Nein, ein besonderer Plan muss her. Es gilt, das deutsche Schiff in die vielen verwirrend kleinen Inseln mit ihren Untiefen vor der chinesischen Küste zu locken, kurz bevor es Hongkong erreicht. Dafür haben die Engländer ihre Unterstützung zugesagt.
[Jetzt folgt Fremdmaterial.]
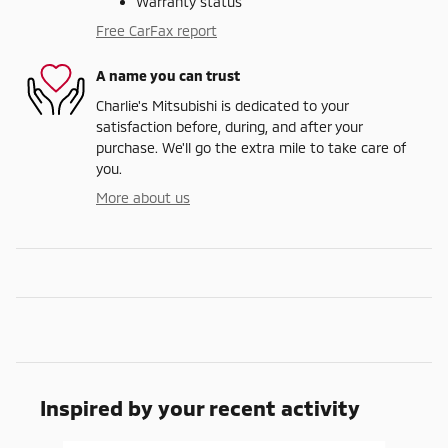
Warranty status
Free CarFax report
A name you can trust
Charlie's Mitsubishi is dedicated to your
satisfaction before, during, and after your
purchase. We'll go the extra mile to take care of
you.
More about us
Inspired by your recent activity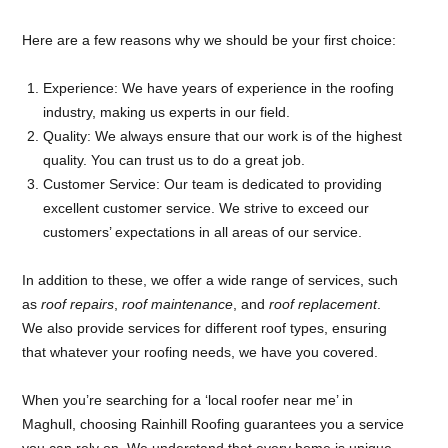
Here are a few reasons why we should be your first choice:
Experience: We have years of experience in the roofing
industry, making us experts in our field.
Quality: We always ensure that our work is of the highest
quality. You can trust us to do a great job.
Customer Service: Our team is dedicated to providing
excellent customer service. We strive to exceed our
customers’ expectations in all areas of our service.
In addition to these, we offer a wide range of services, such
as
roof repairs
,
roof maintenance
, and
roof replacement
.
We also provide services for different roof types, ensuring
that whatever your roofing needs, we have you covered.
When you’re searching for a ‘local roofer near me’ in
Maghull, choosing Rainhill Roofing guarantees you a service
you can rely on. We understand that every home is unique,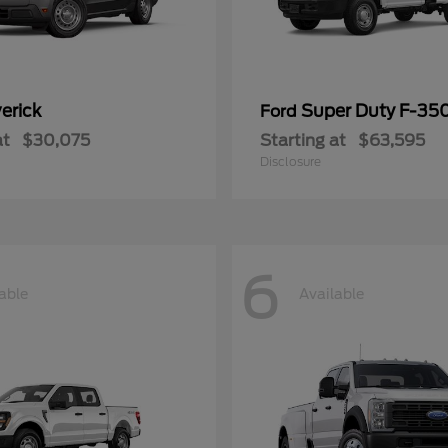
erick
Super Duty F-3
Ford
at
$30,075
Starting at
$63,595
Disclosure
6
able
Available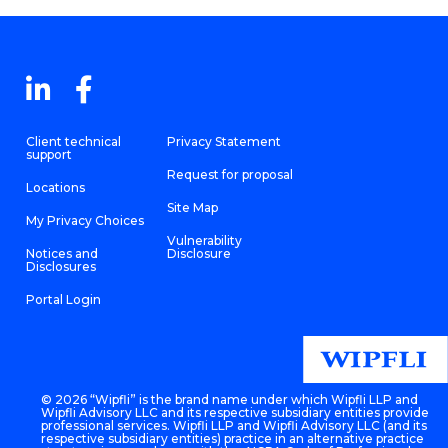
Client technical
Privacy Statement
support
Request for proposal
Locations
Site Map
My Privacy Choices
Vulnerability
Notices and
Disclosure
Disclosures
Portal Login
©
2026 “Wipfli” is the brand name under which Wipfli LLP and
Wipfli Advisory LLC and its respective subsidiary entities provide
professional services. Wipfli LLP and Wipfli Advisory LLC (and its
respective subsidiary entities) practice in an alternative practice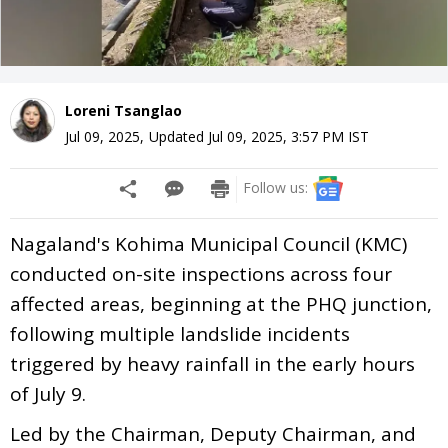
Loreni Tsanglao
Jul 09, 2025
,
Updated
Jul 09, 2025, 3:57 PM
IST
Follow us:
Nagaland's Kohima Municipal Council (KMC)
conducted on-site inspections across four
affected areas, beginning at the PHQ junction,
following multiple landslide incidents
triggered by heavy rainfall in the early hours
of July 9.
Led by the Chairman, Deputy Chairman, and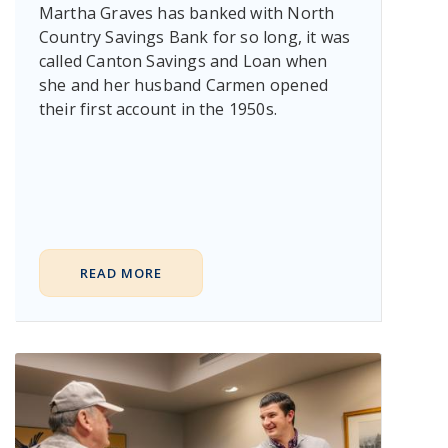
Martha Graves has banked with North
Country Savings Bank for so long, it was
called Canton Savings and Loan when
she and her husband Carmen opened
their first account in the 1950s.
READ MORE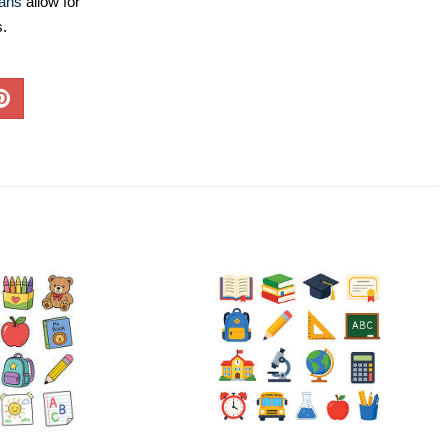
lans
allow for
s.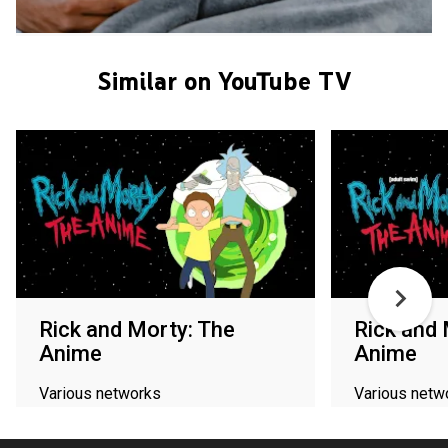
Similar on YouTube TV
Rick and Morty: The
Rick and 
Anime
Anime
Various networks
Various netw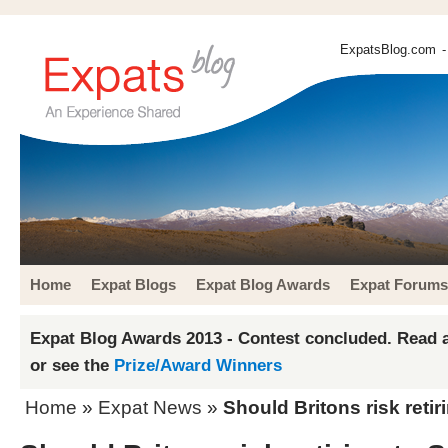
ExpatsBlog.com
-
Home
Expat Blogs
Expat Blog Awards
Expat Forums
Expat Blog Awards 2013 - Contest concluded. Read a
or see the
Prize/Award Winners
Home
»
Expat News
»
Should Britons risk retir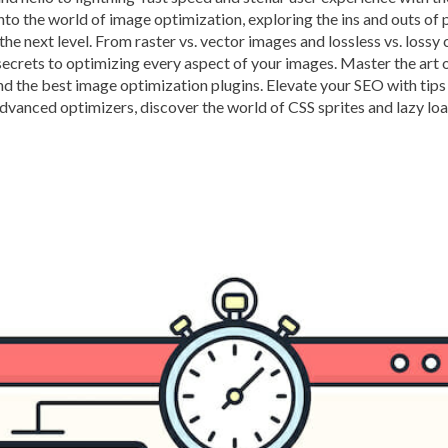
nto the world of image optimization, exploring the ins and outs of
BROWSER CACHING
BR
 the next level. From raster vs. vector images and lossless vs. los
BRUTE-FORCE-ATTACK
secrets to optimizing every aspect of your images. Master the art 
nd the best image optimization plugins. Elevate your SEO with tips 
CACHE PLUGINS
CACHI
advanced optimizers, discover the world of CSS sprites and lazy lo
CAREER IN WORDPRESS 
CATEGORIES AND TAGS
CLOUD HOSTING
CLOU
CLOUD-BASED FIREWALLS
CLOUDFLARE INTEGRATI
CODE LIBRARIES
CODE S
COMMUNITY SUPPORT
CONTENT
CONTENT D
CONTENT DELIVERY NET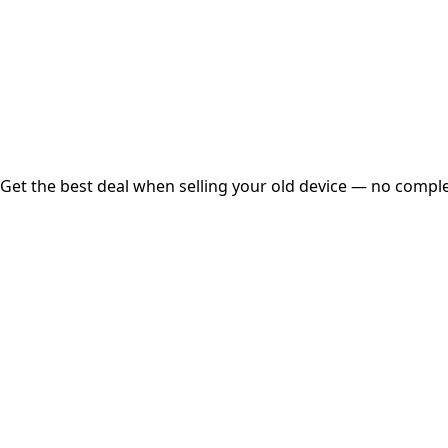
Instant
Secured
Free Pickup
Get the best deal when selling your old device — no complex
01
Get Estimated Price
Estimated Value
₹25,000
Auf Kommando von Wengs Flaggschiff beginnen nun auch die anderen mehrmastigen Dschunken langsam ihre Segel zu setzen. Die Besegelung besteht aus Dschunkensegeln, die mit Bambus-Stangen durchgelattet sind. Diese durchgelatteten Segel sind von Deck aus leicht zu bedienen. Die kurzen Pfahlmaste sind üblicherweise nicht durch Wanten und Stage verspannt, so dass die Segel rundum geschwenkt werden können.
Die kastenförmigen Boote besitzen keinen Kiel. Ihre flachen Böden und die Seitenwände sind fast senkrecht hochgezogen. Dadurch scheinen sie über das Wasser zu fliegen und schneiden nicht hindurch. Der Rumpf ist aus weichem Holz gebaut, das sich leicht biegen lässt und trotzdem seine Form bewahrt. Die Dschunken zeichnen sich durch ihre hochgezogenen Enden aus, die ihnen eine fast bananenähnliche Form verleihen.